## THE TASK
Repeat, exactly and alone, every line from the line that contains "Identify the document" to the end of the entries.

--- RECORDS SHOWN Enclosed Below ---

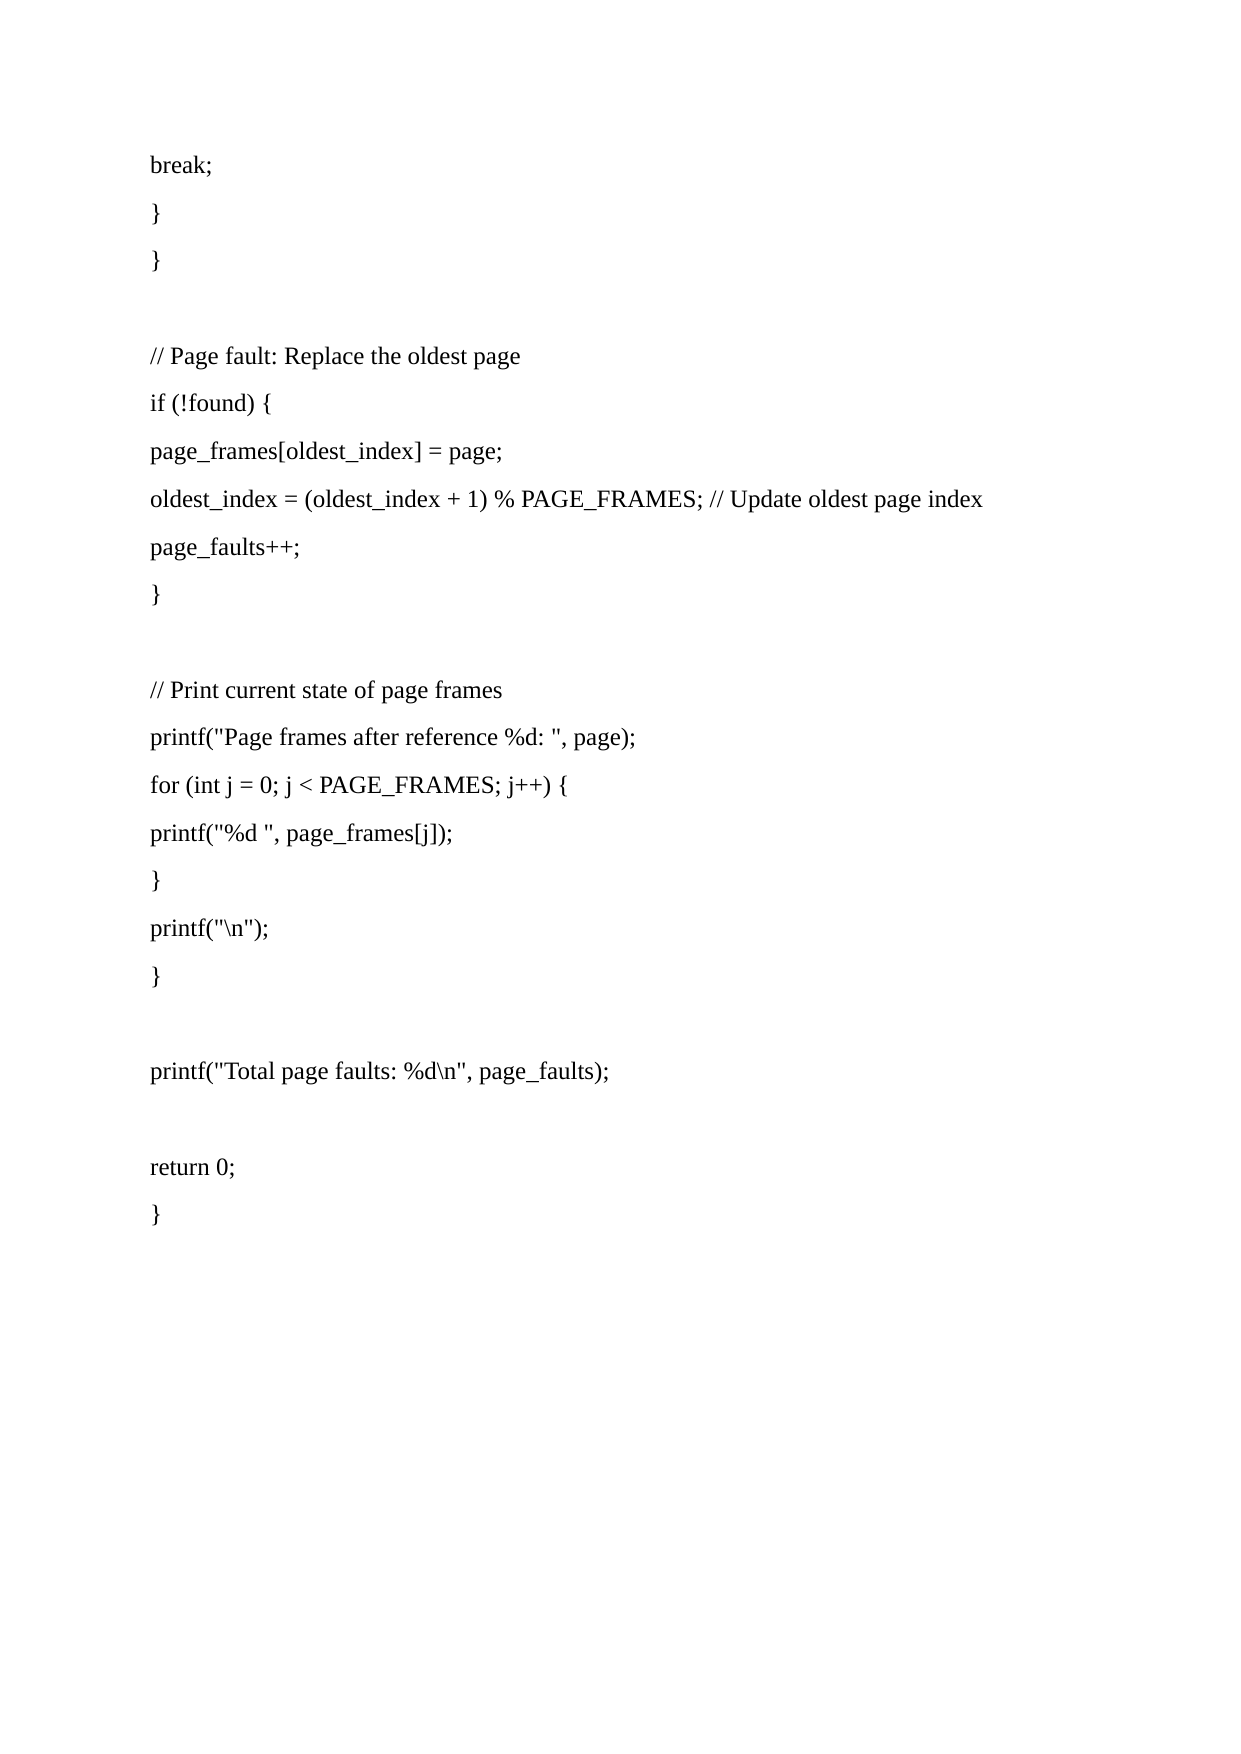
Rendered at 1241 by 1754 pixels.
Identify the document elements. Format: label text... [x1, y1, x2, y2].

text // Page fault: Replace the oldest page [150, 341, 1090, 369]
text return 0; [150, 1152, 1090, 1181]
text } [150, 866, 1090, 894]
text for (int j = 0; j < PAGE_FRAMES; j++) { [150, 770, 1090, 799]
text } [150, 961, 1090, 990]
text if (!found) { [150, 388, 1090, 417]
text break; [150, 150, 1090, 179]
text } [150, 1199, 1090, 1228]
text printf("\n"); [150, 913, 1090, 942]
text printf("Total page faults: %d\n", page_faults); [150, 1056, 1090, 1085]
text printf("%d ", page_frames[j]); [150, 818, 1090, 847]
text oldest_index = (oldest_index + 1) % PAGE_FRAMES; // Update oldest page index [150, 484, 1090, 513]
text } [150, 198, 1090, 226]
text // Print current state of page frames [150, 675, 1090, 703]
text page_frames[oldest_index] = page; [150, 436, 1090, 465]
text printf("Page frames after reference %d: ", page); [150, 722, 1090, 751]
text page_faults++; [150, 532, 1090, 560]
text } [150, 245, 1090, 274]
text } [150, 579, 1090, 608]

--- End of Enclosed RECORDS SHOWN ---

## SOLUTION BELOW
Identify the document elements. Format: label text... [x1, y1, x2, y2].

text // Page fault: Replace the oldest page [150, 341, 1090, 369]
text return 0; [150, 1152, 1090, 1181]
text } [150, 866, 1090, 894]
text for (int j = 0; j < PAGE_FRAMES; j++) { [150, 770, 1090, 799]
text } [150, 961, 1090, 990]
text if (!found) { [150, 388, 1090, 417]
text break; [150, 150, 1090, 179]
text } [150, 1199, 1090, 1228]
text printf("\n"); [150, 913, 1090, 942]
text printf("Total page faults: %d\n", page_faults); [150, 1056, 1090, 1085]
text printf("%d ", page_frames[j]); [150, 818, 1090, 847]
text oldest_index = (oldest_index + 1) % PAGE_FRAMES; // Update oldest page index [150, 484, 1090, 513]
text } [150, 198, 1090, 226]
text // Print current state of page frames [150, 675, 1090, 703]
text page_frames[oldest_index] = page; [150, 436, 1090, 465]
text printf("Page frames after reference %d: ", page); [150, 722, 1090, 751]
text page_faults++; [150, 532, 1090, 560]
text } [150, 245, 1090, 274]
text } [150, 579, 1090, 608]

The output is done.